Вот как у нас просто делается. Тайный советник щи со снетками ест — смотришь, кто-нибудь и процвел; супруга его с кузеном на тройке на острова поехала — опять кто-нибудь процвел; лакей его барские сапоги ваксой чистит — и еще кто-нибудь процвел! И непременно процвел меньший брат, а старший брат только жует да на тройках катается.
При крепостном праве русская интеллигенция строго соблюдала посты, в особенности же Великий и Успенский. Многие даже раков и устриц не ели, не зная, как их счесть, скоромными или постными. Соблюдая посты, правящие классы и сами очищали души от греховных помыслов, и подавали пример воздержания меньшей братии. Дни поста бывали днями тишины и успокоения, и контраст между последним, безумным днем масленицы и чистым понедельником* даже в столицах был поразителен. Сильные мира смирялись и изобретали грибные соусы, меньшая братия довольствовалась толокном, но в то же время, под влиянием общего молитвенного настроения, чувствовала прилив каких-то надежд.
С упразднением крепостного права соблюдение постов — да и то самых кратковременных — стало уделом преимущественно женского пола; что же касается до интеллигентных мужчин, то они предпочитали отделываться по этому поводу парадоксами. Пример подавать стало некому, а вопрос о спасении души был до того затемнен и запутан беспрерывными реформами, что даже из числа действительных статских советников многие сомневались, есть ли у них душа или нет. При таком настроении общества пост сделался как бы продолжением масленицы, с тою лишь разницей, что блины заменялись ропотом на устарелость предрассудков, мешающих пользоваться жизнью «по-человечески». Грибы осиротели; морошка плеснела и выкидывалась, белозерские снетки совсем исчезли с рынка. Целые местности, которых процветание было тесно связано с процветанием постов, увидали себя обездоленными.

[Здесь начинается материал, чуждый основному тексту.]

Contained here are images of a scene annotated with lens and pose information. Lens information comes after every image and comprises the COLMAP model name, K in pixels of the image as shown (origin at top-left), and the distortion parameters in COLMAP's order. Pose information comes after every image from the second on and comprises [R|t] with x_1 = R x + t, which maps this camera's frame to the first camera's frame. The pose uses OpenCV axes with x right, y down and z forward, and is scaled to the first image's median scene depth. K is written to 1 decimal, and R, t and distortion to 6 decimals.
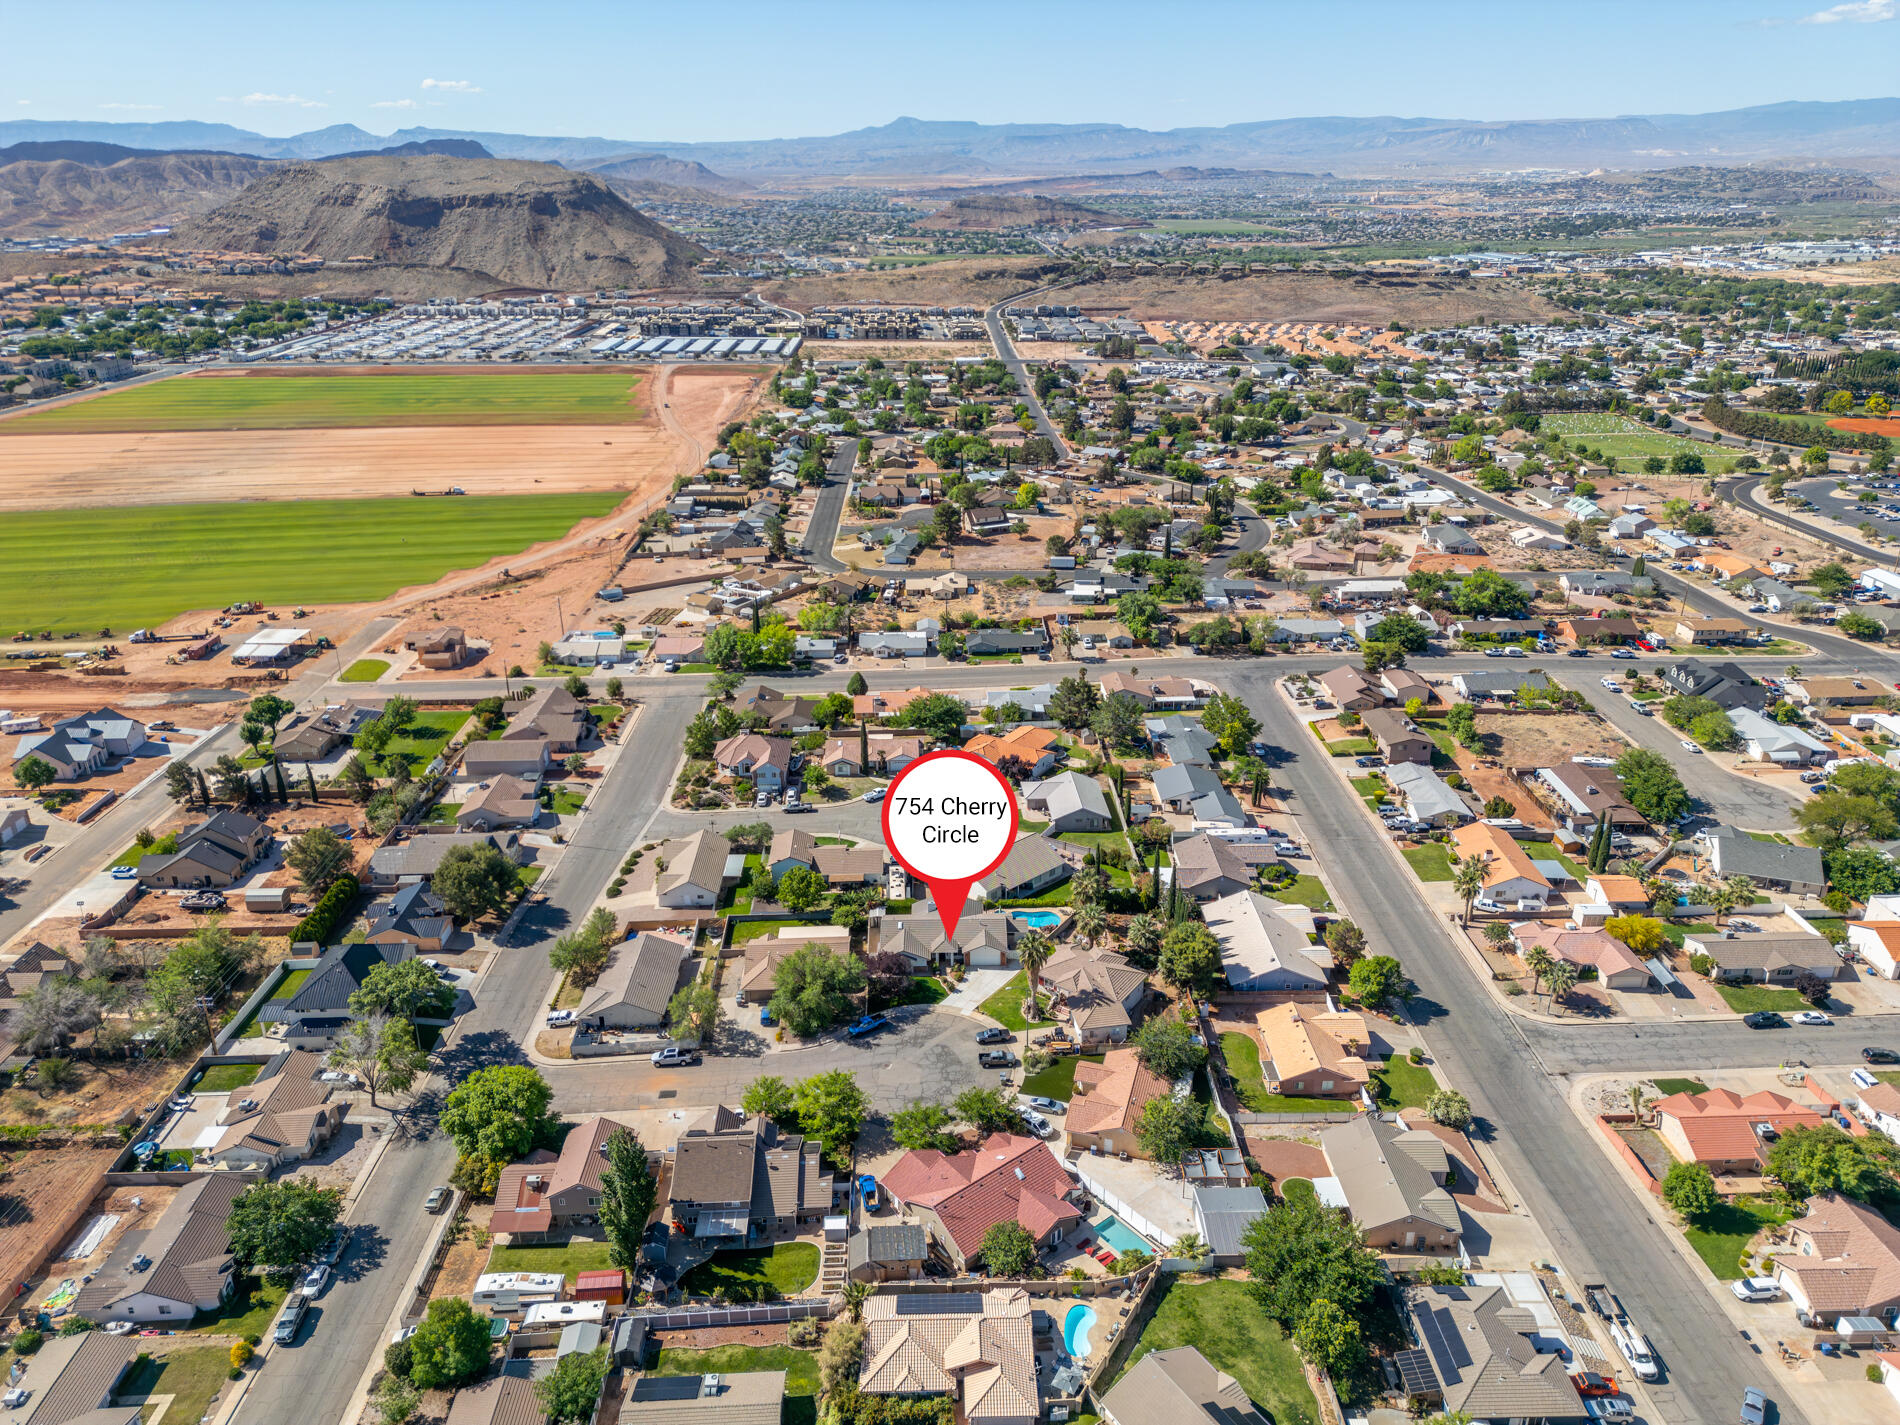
lens RADIAL K [[1318.8, 0, 958.2], [0, 1318.8, 714.3], [0, 0, 1]] dist [0.080324, -0.076839]
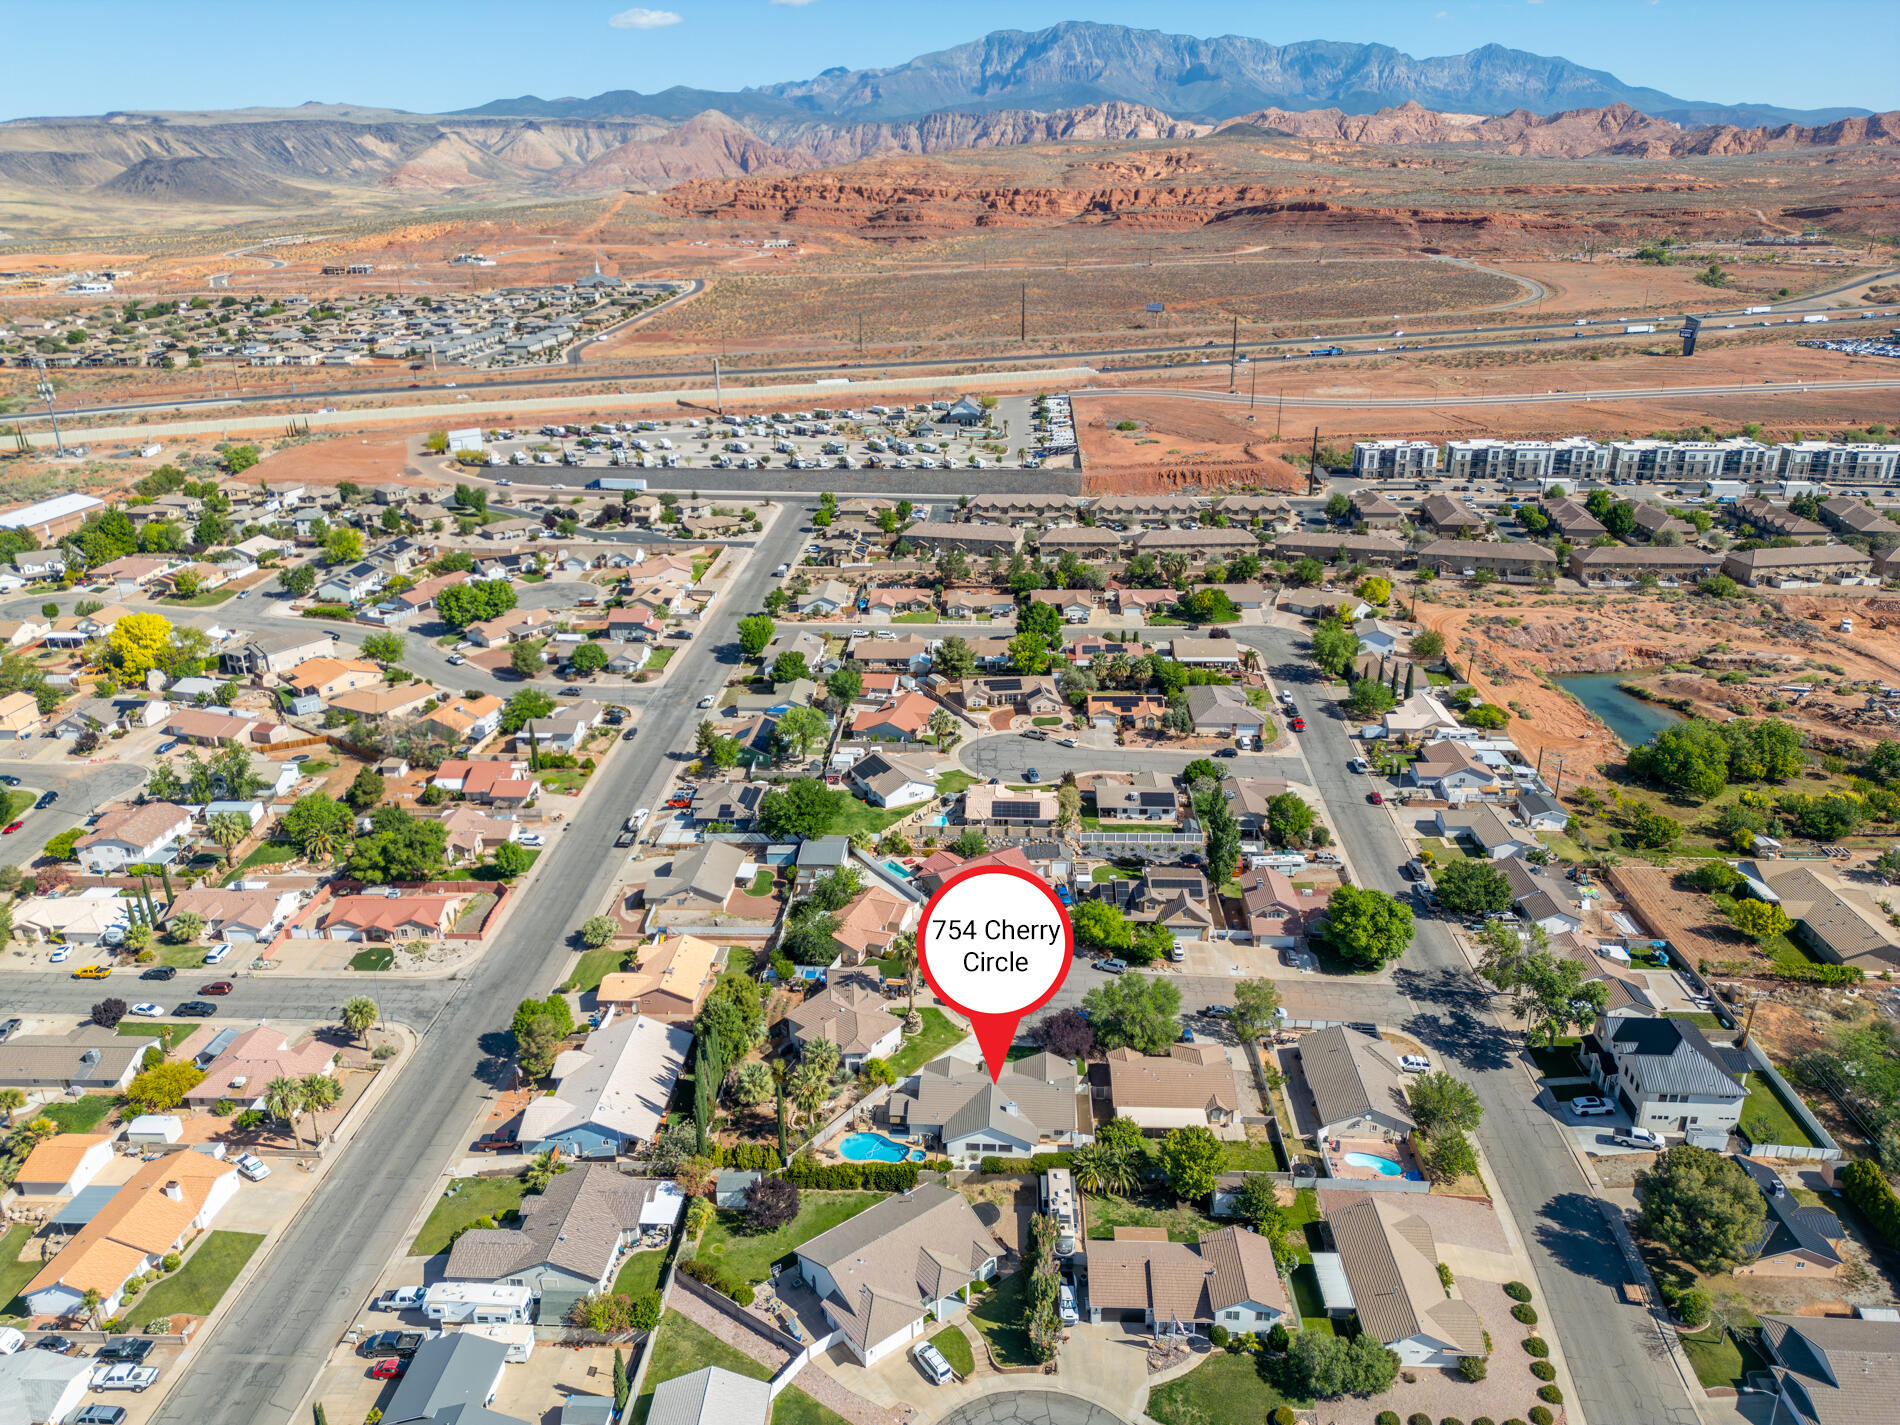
lens RADIAL K [[1318.8, 0, 947.8], [0, 1318.8, 700.3], [0, 0, 1]] dist [0.080324, -0.076839]
pose [[-0.996211, -0.017063, 0.085279, -0.031740], [0.045704, 0.731533, 0.680273, -0.387645], [-0.073992, 0.681593, -0.727981, 0.977057]]
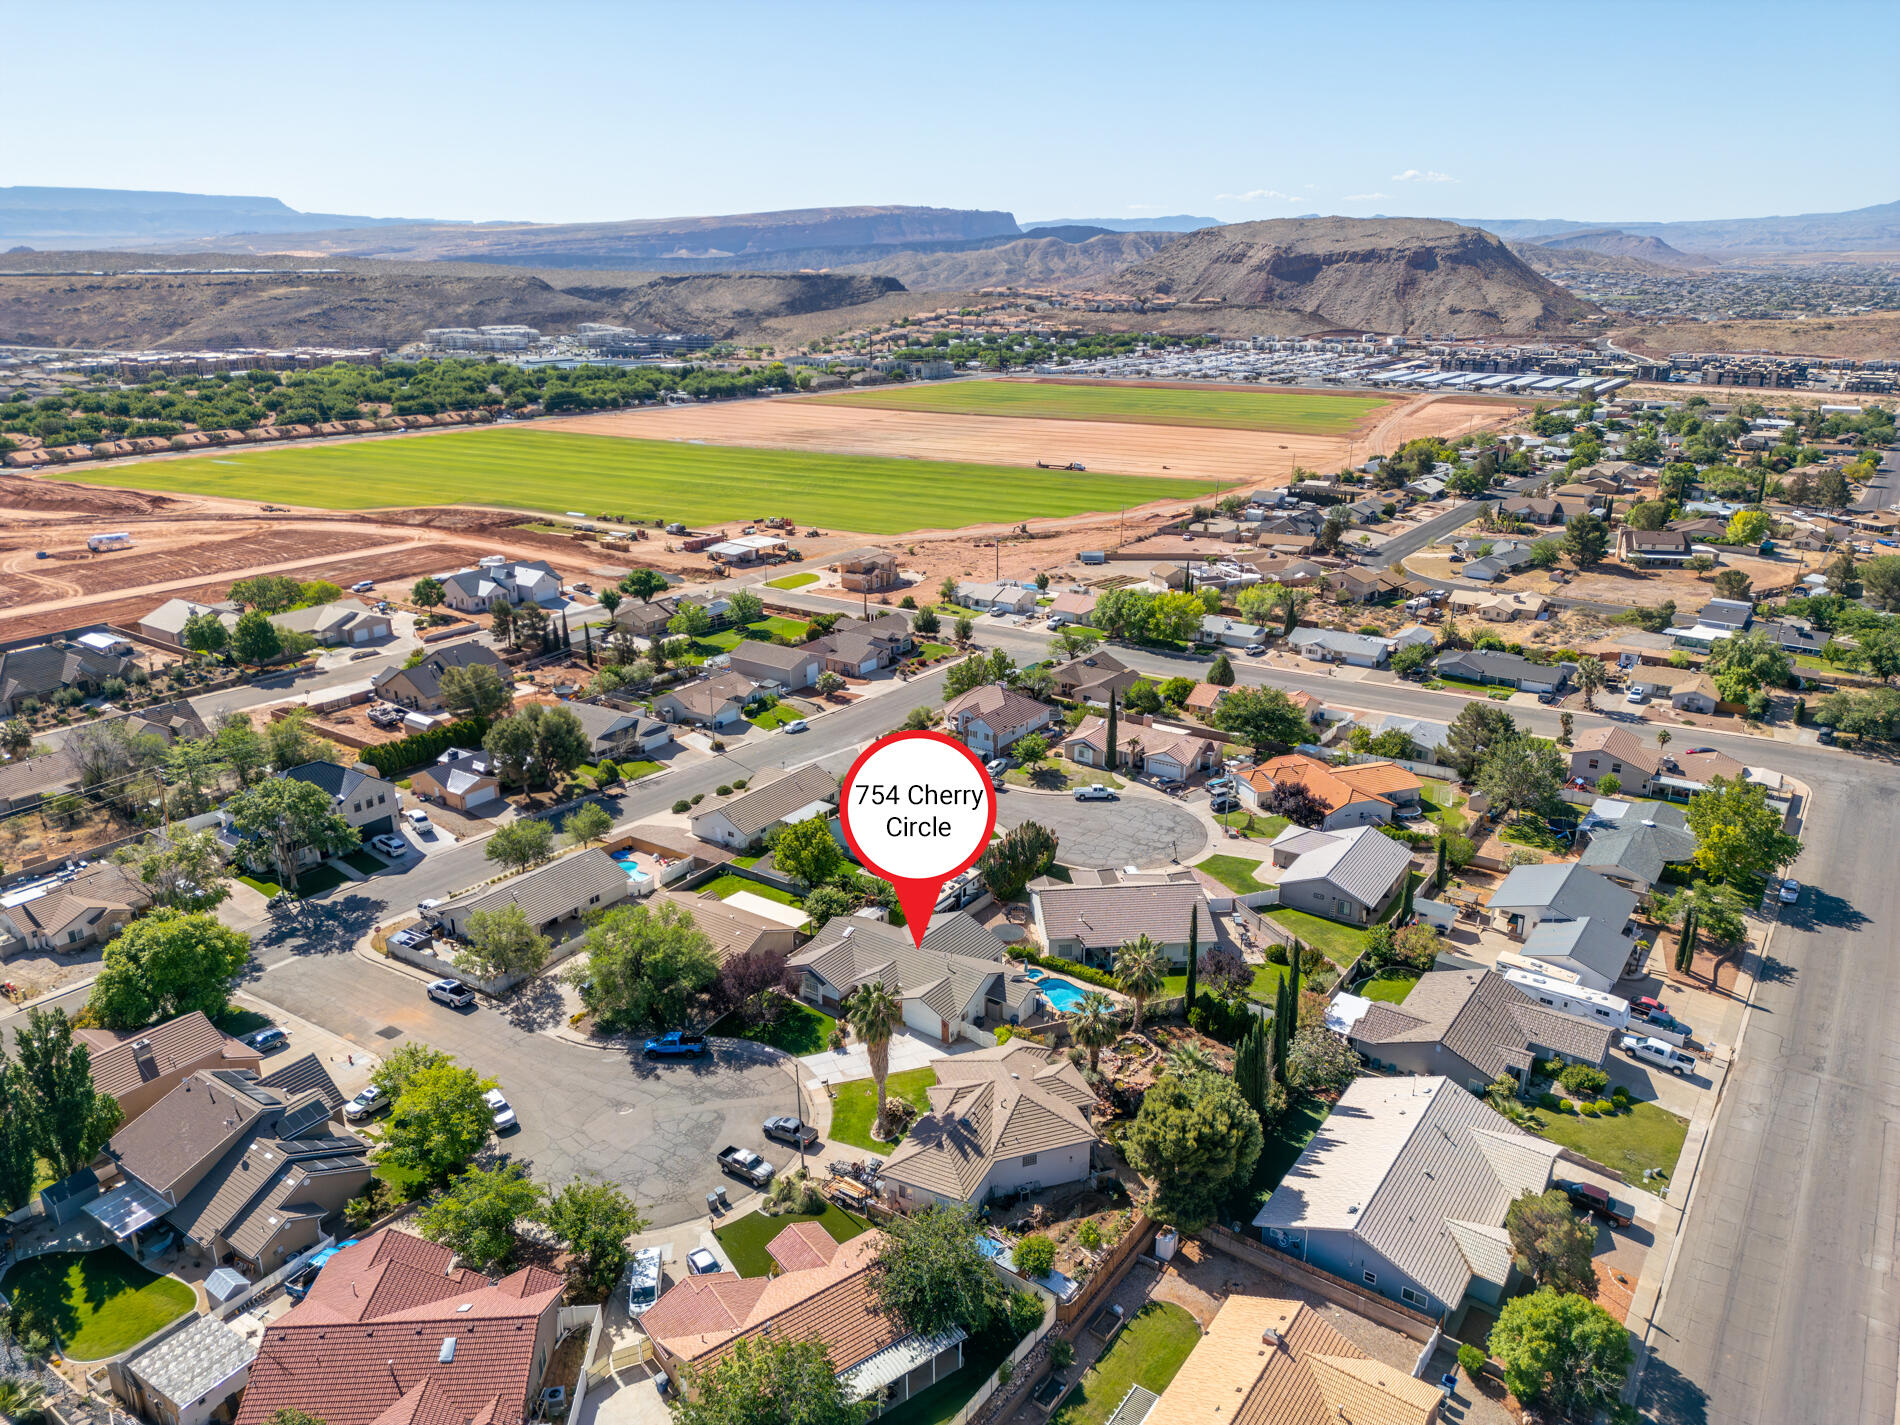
lens RADIAL K [[1318.8, 0, 955.4], [0, 1318.8, 722.4], [0, 0, 1]] dist [0.080324, -0.076839]
pose [[0.800972, 0.197992, -0.565016, 0.233615], [-0.226084, 0.973886, 0.020771, 0.023199], [0.554374, 0.111104, 0.824818, 0.327209]]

Теперь смута устранена.* Посты восприяли прежнее дореформенное действие, и те же самые действительные статские советники, которые не могли утвердительно ответить на вопрос, есть ли у них душа? — ныне положительно, твердо и ясно восклицают:
Ты прав, Платон, ты прав! наш дух не умирает!*Сам бог, живущий в нас, в сей правде уверяет!*
Я лично знаю тайного советника, который в течение всей первой недели поста говорил по-славянски, как бы опасаясь оскоромиться русским языком. А другой тайный советник даже совсем от дара слова отказался и проводил время в том, что молча созерцал свой пупок. Но это, по-моему, уж ригоризм.